Emsal Mahkeme Kararı İstanbul Bölge Adliye Mahkemesi 14. Hukuk Dairesi 2019/2358 E. 2022/458 K. 14.04.2022 T.

Görüntülediğiniz mahkeme kararı henüz kesinleşmemiştir. Yararlı olması amacıyla eklenmiştir.

T.C.
İSTANBUL
BÖLGE ADLİYE MAHKEMESİ
14. HUKUK DAİRESİ
DOSYA NO: 2019/2358
KARAR NO: 2022/458
T Ü R K M İ L L E T İ A D I N A
İ S T İ N A F K A R A R I
İNCELENEN KARARIN
MAHKEMESİ: İstanbul 1.Asliye Ticaret Mahkemesi
TARİHİ: 17.04.2019
NUMARASI: 2018/479 Esas – 2019/321 Karar
DAVA: İtirazın İptali
Taraflar arasındaki itirazın iptali davasının ilk derece mahkemesince yapılan yargılaması sonunda ilamda yazılı nedenlerle davanın kabulüne dair verilen karara karşı, davalı vekili tarafından istinaf yoluna başvurulması üzerine Dairemize gönderilmiş olan dava dosyası incelendi, gereği konuşulup düşünüldü.
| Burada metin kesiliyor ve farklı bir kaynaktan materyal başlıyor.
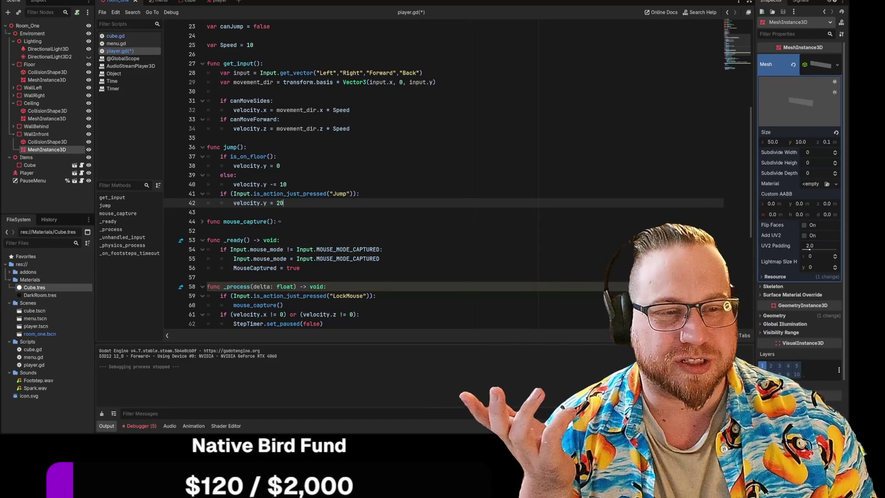
key(F5)
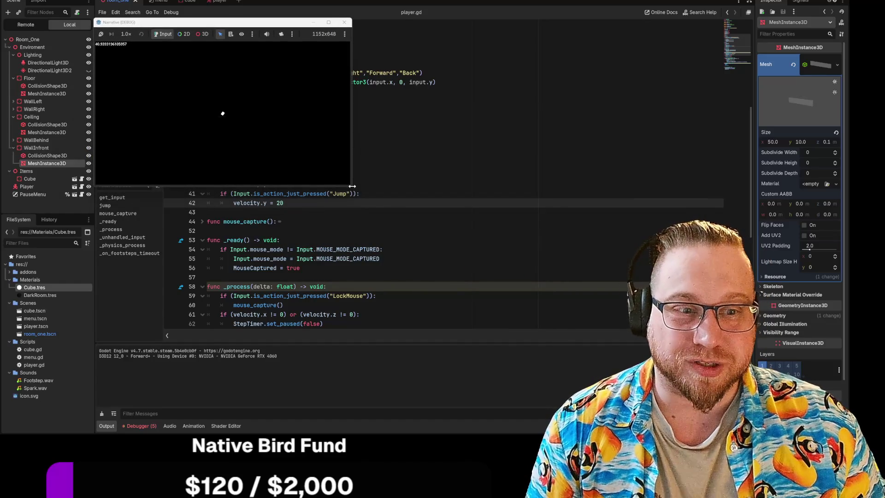
Step: Enlarge the game window to test the jump, then pause and close the game
mouse_move(351, 186)
mouse_down()
mouse_move(470, 284)
mouse_move(542, 322)
mouse_up()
TARAFLARIN İDDİA VE SAVUNMALARININ ÖZETİ Davacı vekili, dava dilekçesinde özetle; taraflar arasında yıllardır süre gelen cari hesap ilişkisi olduğunu, 2018 yılı Şubat ayında davalının cari hesabının 19.126,14 TL bakiye verdiğini, davalının ödeme yapmaması üzerine İstanbul … İcra Müdürlüğü’nün … Esas sayılı dosyası ile icra takibi başlattıklarını, davalının itirazı üzerine takibin durdurulduğunu, davalının itirazının haksız ve kötü niyetli olduğunu, bu nedenle davanın kabulüne, itirazın iptali ile takibin devamına, davalı aleyhine %20 icra inkar tazminatına hükmedilmesine karar verilmesini talep ve dava etmiştir. Davalı vekili, savunmasında özetle; müvekkili ile davacı arasında bir ticari ilişki olmadığını, müvekkili tarafından imzalanan bir sevk irsaliyesi ve tebliğ edilen bir fatura olmadığını, müvekkilinin işletmesini 28/07/2016 tarihinde kapattığını, vergi kaydının da kapatıldığını, alacak likit olmadığından davacının icra inkar tazminatı talebinin yerinde olmadığını, davanın kabulü halinde temerrüt olmadığı için davacının ancak dava tarihinden itibaren yasal faiz talebinde bulunabileceğini, bu nedenle davanın reddi ile davacı aleyhine %20 icra inkar tazminatına hükmedilmesine karar verilmesini talep etmiştir.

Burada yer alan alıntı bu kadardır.